From the listing below, please restate exactly the lines beginning at the one with "right shoulder: (198, 162)" and ending at the one with "right shoulder: (267, 192)", both included, and skip the pictures.
### The records ###
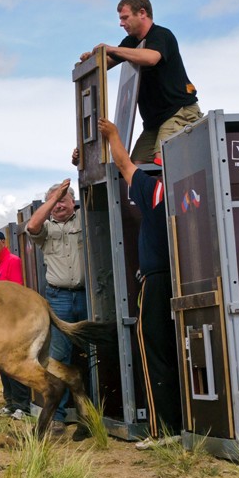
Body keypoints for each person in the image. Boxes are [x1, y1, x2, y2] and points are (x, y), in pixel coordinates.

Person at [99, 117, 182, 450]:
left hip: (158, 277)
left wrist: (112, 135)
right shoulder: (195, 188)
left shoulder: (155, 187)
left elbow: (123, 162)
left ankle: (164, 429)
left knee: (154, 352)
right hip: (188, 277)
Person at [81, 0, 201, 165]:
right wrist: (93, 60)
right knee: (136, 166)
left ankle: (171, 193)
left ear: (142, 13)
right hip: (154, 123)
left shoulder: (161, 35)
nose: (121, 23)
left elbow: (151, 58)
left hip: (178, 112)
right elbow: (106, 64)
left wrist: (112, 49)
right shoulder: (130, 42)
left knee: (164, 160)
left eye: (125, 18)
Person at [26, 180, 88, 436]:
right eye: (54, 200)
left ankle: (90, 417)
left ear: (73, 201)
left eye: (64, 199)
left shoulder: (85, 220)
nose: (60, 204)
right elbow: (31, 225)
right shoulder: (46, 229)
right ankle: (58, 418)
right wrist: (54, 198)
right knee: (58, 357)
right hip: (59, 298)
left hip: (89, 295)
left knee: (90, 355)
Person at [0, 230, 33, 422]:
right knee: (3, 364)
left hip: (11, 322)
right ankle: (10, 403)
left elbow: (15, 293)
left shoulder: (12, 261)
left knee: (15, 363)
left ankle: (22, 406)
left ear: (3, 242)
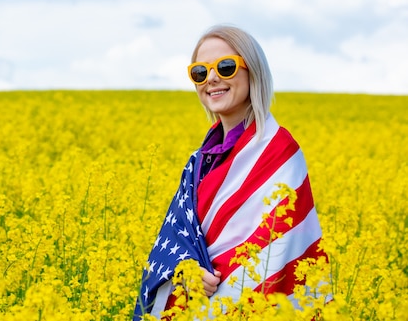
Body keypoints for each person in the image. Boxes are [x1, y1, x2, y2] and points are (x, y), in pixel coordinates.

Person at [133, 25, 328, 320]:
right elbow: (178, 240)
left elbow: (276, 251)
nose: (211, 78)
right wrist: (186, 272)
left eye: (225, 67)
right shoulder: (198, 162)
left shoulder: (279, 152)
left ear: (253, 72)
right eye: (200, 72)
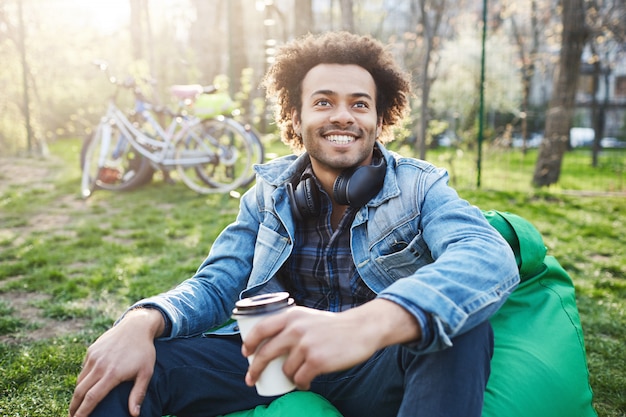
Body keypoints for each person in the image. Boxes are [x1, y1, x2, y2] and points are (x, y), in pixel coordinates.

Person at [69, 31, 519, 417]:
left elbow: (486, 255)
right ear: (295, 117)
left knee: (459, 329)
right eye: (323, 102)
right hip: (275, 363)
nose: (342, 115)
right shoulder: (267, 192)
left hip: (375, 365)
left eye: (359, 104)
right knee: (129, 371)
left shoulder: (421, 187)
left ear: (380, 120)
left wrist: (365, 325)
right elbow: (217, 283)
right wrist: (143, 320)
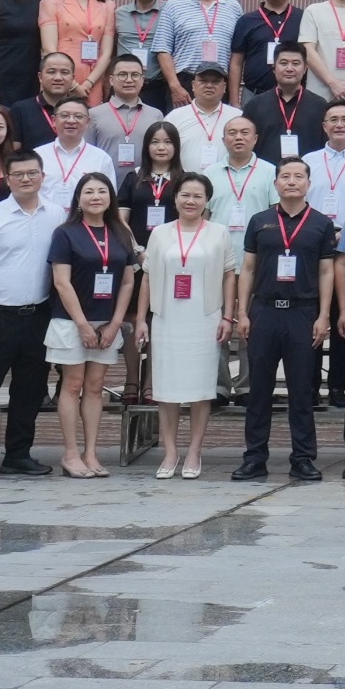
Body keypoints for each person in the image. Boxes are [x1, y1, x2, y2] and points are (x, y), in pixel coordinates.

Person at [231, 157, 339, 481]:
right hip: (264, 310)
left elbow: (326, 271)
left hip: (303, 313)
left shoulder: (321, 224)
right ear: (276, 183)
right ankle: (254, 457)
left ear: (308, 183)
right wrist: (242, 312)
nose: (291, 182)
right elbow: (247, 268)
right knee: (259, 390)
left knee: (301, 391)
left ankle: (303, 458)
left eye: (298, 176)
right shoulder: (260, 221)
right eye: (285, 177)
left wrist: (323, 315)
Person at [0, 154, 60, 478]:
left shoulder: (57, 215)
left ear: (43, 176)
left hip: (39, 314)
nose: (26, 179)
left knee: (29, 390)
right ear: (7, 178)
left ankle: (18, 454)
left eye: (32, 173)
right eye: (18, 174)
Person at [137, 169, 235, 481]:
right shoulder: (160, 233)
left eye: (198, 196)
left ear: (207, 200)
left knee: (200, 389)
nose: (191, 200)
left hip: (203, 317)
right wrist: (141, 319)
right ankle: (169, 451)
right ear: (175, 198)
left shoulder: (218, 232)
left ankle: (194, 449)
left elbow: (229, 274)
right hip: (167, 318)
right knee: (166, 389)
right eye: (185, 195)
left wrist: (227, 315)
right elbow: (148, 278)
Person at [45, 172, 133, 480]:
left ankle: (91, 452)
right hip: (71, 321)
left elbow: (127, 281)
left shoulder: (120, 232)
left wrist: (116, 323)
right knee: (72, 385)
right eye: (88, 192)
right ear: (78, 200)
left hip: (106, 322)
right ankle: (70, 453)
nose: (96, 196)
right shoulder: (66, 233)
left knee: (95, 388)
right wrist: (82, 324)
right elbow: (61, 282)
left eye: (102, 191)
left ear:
###
### The records ###
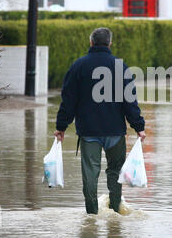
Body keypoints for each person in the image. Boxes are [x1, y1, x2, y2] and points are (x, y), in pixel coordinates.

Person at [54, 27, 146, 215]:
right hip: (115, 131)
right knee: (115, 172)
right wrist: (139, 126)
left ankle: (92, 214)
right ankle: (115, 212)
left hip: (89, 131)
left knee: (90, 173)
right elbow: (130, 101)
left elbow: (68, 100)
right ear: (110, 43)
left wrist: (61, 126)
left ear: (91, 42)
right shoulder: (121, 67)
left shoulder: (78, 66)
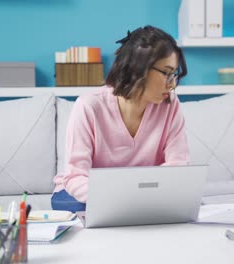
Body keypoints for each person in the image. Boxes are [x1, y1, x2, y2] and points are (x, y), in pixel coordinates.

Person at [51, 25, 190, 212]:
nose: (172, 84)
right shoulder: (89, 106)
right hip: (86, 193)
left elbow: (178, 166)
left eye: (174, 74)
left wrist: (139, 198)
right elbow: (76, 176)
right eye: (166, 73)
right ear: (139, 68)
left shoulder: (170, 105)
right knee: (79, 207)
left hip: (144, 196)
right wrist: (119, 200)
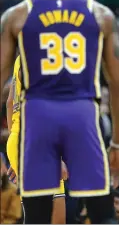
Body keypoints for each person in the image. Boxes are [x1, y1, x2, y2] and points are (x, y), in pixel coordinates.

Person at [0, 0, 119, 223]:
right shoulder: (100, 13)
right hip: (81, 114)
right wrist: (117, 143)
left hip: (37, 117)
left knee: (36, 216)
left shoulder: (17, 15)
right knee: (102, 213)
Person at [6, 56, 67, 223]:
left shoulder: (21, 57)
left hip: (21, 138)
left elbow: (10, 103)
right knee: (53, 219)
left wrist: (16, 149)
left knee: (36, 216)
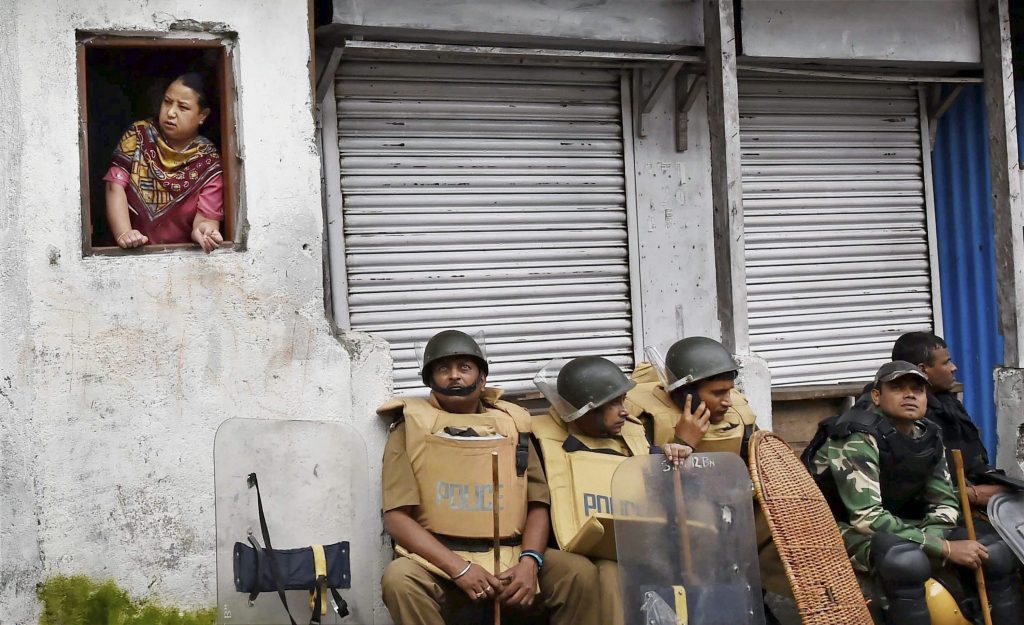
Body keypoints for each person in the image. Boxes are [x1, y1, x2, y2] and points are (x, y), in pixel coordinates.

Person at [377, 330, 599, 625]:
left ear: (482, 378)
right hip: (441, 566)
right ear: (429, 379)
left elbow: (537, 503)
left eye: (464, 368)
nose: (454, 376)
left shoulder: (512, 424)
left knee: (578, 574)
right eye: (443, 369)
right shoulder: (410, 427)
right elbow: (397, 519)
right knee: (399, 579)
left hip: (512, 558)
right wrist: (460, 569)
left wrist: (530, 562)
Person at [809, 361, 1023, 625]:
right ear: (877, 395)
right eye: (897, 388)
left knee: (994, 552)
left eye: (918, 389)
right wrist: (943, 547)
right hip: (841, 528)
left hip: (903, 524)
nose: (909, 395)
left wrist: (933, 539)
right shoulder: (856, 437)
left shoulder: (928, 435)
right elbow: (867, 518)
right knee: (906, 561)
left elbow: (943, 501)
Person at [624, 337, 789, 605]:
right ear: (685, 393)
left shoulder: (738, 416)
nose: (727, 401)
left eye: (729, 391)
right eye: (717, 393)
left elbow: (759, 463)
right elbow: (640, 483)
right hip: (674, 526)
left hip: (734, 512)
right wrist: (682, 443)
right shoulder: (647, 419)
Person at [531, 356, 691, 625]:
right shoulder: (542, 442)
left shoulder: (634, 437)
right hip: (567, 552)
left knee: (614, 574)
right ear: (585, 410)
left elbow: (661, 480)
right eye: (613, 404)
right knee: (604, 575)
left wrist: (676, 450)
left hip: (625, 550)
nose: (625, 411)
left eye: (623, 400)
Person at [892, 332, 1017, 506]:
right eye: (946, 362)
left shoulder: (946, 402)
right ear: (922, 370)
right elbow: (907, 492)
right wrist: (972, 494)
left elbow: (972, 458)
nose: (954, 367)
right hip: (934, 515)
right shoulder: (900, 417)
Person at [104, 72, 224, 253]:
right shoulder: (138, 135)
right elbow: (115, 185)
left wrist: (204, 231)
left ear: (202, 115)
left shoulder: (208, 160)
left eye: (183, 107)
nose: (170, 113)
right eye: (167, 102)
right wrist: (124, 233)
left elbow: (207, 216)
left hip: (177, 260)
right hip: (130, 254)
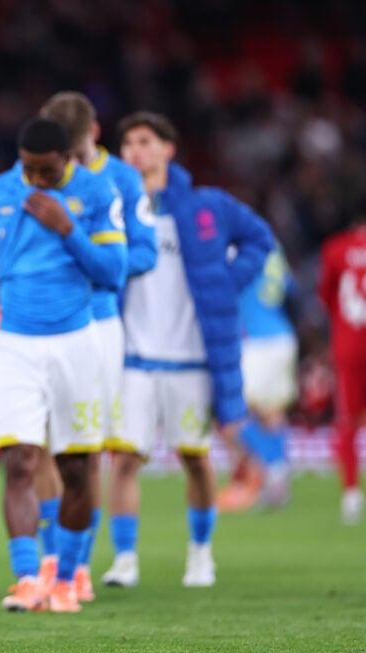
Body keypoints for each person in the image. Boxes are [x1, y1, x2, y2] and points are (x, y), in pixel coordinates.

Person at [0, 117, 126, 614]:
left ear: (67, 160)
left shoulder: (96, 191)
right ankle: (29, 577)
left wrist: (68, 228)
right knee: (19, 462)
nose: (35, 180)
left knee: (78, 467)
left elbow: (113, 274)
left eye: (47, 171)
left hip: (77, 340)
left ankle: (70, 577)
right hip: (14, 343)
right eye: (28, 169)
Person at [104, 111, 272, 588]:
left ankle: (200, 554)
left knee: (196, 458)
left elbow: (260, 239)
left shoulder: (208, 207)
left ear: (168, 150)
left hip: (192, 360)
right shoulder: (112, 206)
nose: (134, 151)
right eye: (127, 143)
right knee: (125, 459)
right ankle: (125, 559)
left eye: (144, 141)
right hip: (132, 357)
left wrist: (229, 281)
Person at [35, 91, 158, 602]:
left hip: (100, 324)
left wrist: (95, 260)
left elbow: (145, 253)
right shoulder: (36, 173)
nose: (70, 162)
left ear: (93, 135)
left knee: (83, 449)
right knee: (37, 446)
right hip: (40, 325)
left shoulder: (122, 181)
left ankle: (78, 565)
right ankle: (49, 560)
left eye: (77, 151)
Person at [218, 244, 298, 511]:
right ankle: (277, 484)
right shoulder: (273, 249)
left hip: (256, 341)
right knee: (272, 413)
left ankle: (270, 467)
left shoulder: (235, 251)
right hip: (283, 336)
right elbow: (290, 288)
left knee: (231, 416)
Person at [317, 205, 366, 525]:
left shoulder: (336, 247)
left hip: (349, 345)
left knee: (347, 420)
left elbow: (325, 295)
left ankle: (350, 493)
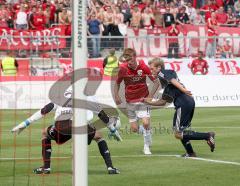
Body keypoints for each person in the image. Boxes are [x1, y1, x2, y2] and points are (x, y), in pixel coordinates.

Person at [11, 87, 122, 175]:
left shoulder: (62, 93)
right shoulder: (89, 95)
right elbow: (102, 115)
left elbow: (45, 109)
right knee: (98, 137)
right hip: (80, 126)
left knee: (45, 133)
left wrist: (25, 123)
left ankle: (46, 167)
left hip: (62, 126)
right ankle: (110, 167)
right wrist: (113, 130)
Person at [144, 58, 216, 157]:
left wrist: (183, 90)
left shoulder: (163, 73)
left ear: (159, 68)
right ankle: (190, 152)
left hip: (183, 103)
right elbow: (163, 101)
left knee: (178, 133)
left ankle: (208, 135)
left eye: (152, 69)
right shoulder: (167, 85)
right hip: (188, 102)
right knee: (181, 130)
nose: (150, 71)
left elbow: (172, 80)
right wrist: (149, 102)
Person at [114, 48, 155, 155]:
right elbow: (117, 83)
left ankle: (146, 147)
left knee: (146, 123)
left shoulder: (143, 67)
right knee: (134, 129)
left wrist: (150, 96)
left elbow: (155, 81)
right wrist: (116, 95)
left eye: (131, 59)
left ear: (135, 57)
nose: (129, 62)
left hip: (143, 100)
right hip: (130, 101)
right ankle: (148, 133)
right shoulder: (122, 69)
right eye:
###
### The records ###
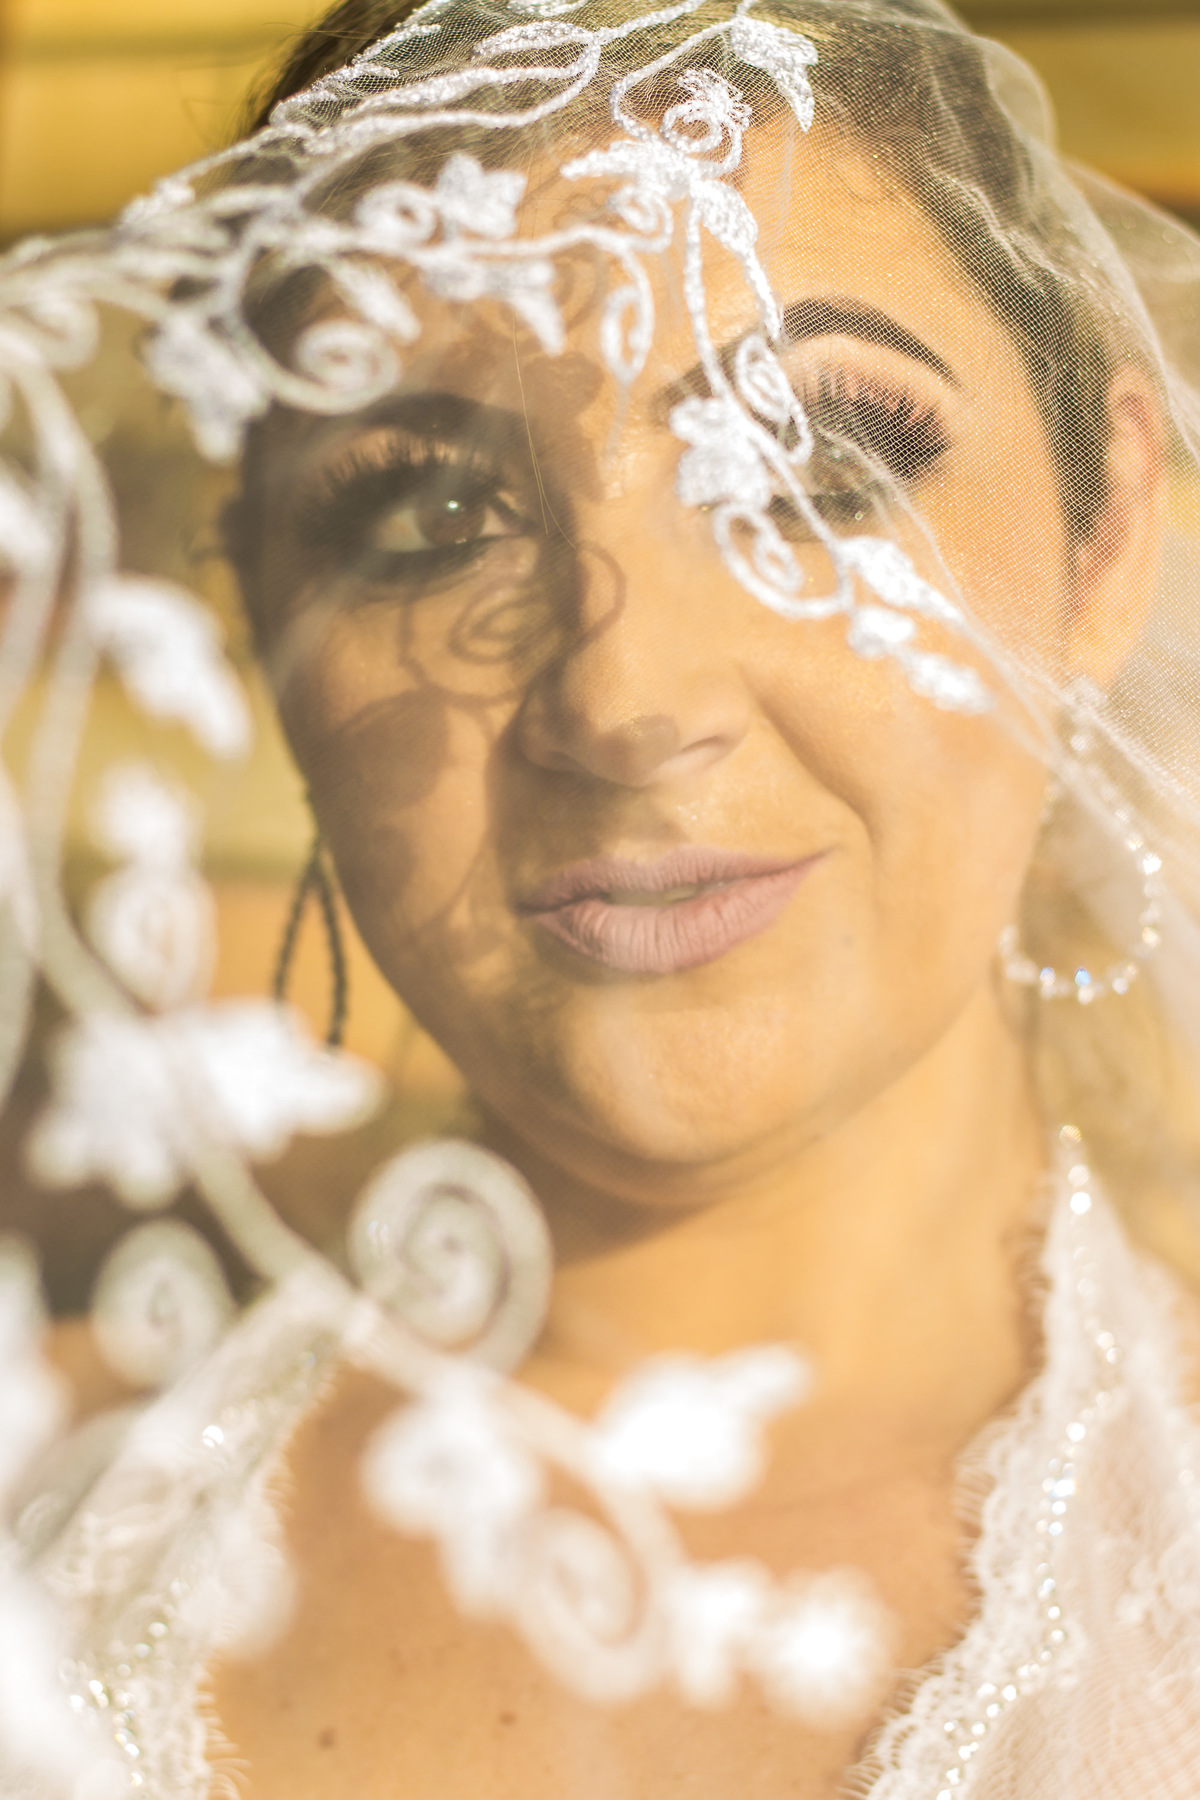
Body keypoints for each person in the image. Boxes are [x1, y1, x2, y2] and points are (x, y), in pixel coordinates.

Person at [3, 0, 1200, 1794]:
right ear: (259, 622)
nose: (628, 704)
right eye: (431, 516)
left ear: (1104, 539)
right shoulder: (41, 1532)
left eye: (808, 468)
###
Response:
right shoulder: (198, 162)
left shoulder: (279, 152)
left ear: (253, 72)
right eye: (200, 72)
Body keypoints for each person in the image. Boxes are [x1, y1, x2, y2] and points are (x, y), in pixel coordinates.

Person at [69, 31, 519, 417]:
left elbow: (486, 255)
right ear: (295, 117)
left knee: (459, 329)
right eye: (323, 102)
right hip: (275, 363)
nose: (342, 115)
right shoulder: (267, 192)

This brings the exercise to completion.